• EXERCISE REQUIREMENTS
Whenever a line in the entries below contains the string "springframework", copy that line.

• RECORD SET
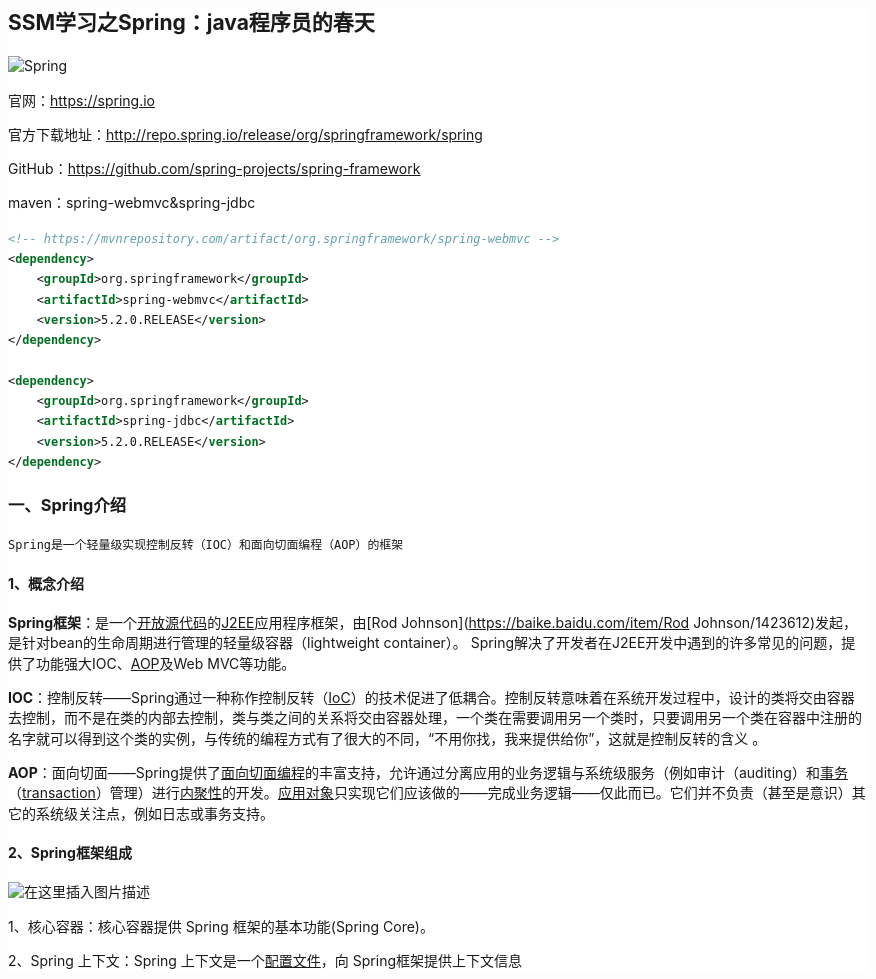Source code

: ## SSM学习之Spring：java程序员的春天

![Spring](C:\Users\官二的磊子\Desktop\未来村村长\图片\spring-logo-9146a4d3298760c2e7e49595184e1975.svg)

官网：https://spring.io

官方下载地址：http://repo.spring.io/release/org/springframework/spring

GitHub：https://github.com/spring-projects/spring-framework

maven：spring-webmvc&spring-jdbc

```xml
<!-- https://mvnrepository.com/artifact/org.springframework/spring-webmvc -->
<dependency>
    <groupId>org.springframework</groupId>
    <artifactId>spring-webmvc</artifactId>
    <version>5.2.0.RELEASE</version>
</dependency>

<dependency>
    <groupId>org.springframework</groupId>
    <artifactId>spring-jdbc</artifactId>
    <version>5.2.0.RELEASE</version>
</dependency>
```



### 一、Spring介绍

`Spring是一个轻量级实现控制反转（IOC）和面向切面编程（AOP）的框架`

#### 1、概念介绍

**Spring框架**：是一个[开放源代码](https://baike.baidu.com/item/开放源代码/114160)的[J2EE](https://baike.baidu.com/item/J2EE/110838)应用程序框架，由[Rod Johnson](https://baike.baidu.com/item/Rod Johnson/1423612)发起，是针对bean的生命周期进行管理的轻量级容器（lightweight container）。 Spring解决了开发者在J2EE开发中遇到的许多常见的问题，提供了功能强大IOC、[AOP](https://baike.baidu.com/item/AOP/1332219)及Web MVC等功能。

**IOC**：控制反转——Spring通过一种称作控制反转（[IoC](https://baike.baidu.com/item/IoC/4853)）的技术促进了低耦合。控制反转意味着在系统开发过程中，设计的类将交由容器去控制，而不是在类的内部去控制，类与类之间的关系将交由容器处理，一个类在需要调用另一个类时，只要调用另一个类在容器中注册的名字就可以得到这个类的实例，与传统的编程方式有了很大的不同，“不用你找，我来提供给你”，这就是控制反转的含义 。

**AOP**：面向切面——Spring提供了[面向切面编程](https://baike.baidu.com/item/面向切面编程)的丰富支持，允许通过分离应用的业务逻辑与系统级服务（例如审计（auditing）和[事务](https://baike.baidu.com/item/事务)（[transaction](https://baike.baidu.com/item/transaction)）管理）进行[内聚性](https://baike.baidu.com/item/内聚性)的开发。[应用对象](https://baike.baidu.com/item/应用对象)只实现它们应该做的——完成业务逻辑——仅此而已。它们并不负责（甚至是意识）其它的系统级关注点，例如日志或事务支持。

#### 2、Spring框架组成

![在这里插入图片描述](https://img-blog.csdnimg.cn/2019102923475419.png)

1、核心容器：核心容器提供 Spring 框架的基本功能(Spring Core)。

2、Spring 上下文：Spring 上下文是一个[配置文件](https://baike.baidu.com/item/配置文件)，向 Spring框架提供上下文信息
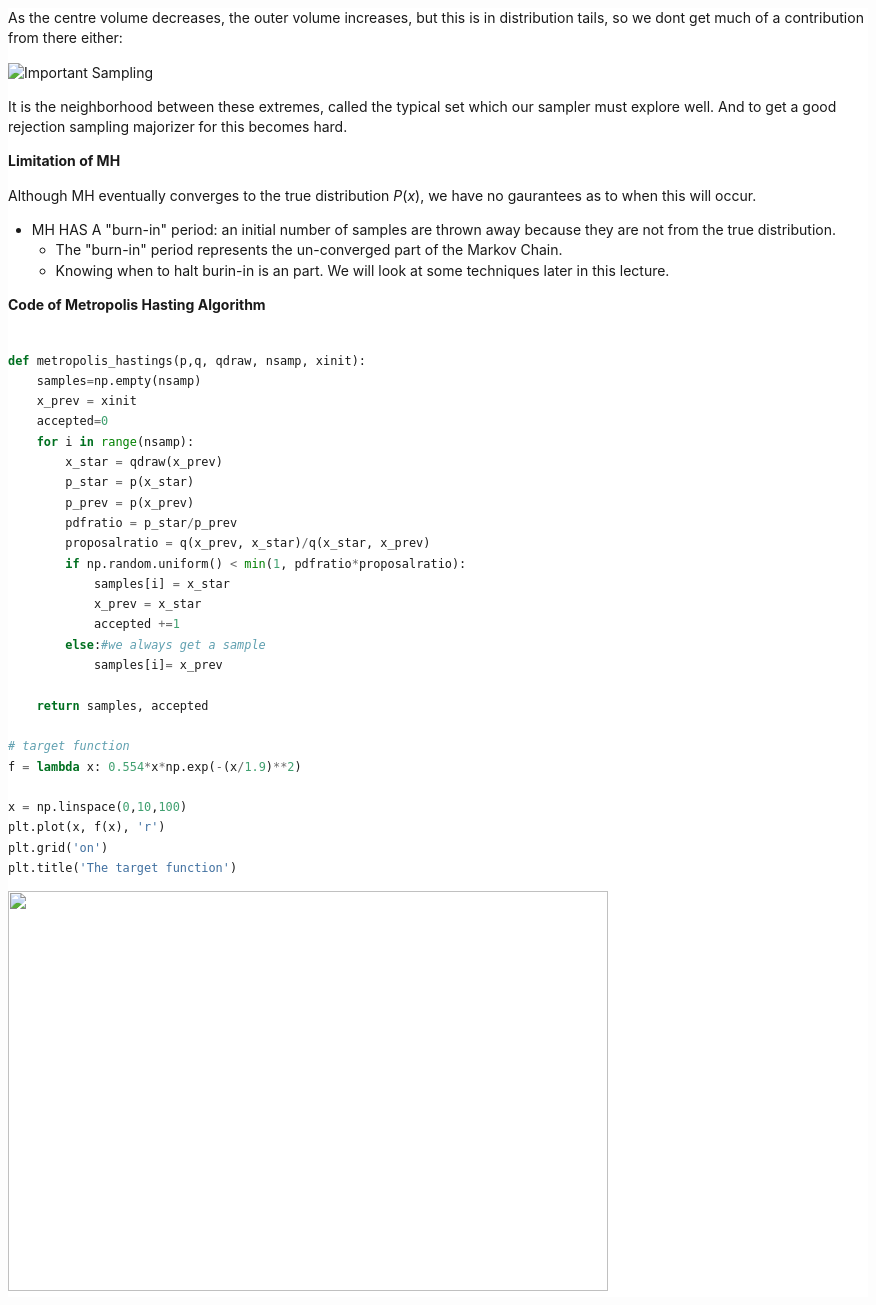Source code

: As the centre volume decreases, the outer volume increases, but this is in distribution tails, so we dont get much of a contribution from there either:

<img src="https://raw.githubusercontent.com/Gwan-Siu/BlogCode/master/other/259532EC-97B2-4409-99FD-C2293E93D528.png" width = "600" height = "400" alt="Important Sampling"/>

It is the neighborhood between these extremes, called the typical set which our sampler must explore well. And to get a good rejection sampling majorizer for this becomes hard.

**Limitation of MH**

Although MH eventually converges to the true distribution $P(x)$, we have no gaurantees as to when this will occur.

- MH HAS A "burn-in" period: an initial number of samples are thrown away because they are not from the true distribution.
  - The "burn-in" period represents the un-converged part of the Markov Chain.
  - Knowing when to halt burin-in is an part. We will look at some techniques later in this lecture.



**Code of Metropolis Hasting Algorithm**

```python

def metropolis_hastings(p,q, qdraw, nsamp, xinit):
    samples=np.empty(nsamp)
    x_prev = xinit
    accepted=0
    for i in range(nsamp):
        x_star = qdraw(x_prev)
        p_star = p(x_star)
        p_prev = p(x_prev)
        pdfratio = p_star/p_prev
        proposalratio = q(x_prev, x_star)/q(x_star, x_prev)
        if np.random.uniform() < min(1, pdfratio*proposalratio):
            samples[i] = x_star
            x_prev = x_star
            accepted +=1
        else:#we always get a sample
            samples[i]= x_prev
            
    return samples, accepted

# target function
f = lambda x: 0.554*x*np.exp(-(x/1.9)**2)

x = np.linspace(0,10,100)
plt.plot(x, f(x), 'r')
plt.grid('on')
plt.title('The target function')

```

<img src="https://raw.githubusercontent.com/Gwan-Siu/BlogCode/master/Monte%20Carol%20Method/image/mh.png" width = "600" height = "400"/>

...

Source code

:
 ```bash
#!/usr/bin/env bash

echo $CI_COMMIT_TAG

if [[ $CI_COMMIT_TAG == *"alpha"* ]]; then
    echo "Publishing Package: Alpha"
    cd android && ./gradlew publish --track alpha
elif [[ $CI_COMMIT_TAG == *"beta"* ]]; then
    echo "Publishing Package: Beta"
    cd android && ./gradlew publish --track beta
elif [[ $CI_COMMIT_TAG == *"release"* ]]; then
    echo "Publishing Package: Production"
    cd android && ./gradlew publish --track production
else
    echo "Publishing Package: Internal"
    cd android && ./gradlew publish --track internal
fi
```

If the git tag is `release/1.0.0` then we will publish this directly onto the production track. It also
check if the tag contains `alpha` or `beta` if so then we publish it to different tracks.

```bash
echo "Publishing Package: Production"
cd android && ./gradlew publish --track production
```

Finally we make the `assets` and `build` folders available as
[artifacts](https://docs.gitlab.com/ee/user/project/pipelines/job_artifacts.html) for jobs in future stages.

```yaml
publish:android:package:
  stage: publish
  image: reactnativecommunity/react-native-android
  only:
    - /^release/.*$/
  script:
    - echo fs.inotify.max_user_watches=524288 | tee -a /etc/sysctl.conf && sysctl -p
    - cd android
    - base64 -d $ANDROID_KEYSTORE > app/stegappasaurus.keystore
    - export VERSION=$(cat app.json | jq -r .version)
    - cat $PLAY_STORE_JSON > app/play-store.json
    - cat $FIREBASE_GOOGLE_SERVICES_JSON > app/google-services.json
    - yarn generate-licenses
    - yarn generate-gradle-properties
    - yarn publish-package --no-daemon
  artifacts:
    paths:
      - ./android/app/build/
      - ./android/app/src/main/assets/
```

* * *

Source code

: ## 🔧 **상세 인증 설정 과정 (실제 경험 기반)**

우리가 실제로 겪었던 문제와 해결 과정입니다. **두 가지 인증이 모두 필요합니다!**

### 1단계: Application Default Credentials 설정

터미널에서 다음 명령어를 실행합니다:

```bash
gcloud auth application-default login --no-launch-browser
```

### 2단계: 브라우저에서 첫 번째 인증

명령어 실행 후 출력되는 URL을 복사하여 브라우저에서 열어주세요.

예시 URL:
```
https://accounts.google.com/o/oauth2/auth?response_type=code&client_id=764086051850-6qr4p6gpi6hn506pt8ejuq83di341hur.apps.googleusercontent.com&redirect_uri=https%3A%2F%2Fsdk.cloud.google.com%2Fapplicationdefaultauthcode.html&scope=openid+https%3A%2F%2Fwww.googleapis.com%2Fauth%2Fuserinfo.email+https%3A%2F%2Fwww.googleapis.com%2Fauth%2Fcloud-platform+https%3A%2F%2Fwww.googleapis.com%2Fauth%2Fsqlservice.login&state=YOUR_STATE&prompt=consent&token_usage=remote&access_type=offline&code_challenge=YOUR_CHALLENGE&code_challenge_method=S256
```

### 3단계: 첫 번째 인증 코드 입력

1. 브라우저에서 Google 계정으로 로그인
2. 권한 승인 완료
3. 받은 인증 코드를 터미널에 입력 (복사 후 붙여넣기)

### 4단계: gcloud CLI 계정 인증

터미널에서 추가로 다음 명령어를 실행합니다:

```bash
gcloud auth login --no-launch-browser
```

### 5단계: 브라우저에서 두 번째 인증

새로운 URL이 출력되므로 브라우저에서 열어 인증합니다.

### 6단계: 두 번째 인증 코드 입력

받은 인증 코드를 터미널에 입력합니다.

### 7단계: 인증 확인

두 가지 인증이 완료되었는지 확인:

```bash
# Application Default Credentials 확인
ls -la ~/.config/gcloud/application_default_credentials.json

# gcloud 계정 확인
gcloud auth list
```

• TASK RESULT
官方下载地址：http://repo.spring.io/release/org/springframework/spring
<!-- https://mvnrepository.com/artifact/org.springframework/spring-webmvc -->
    <groupId>org.springframework</groupId>
    <groupId>org.springframework</groupId>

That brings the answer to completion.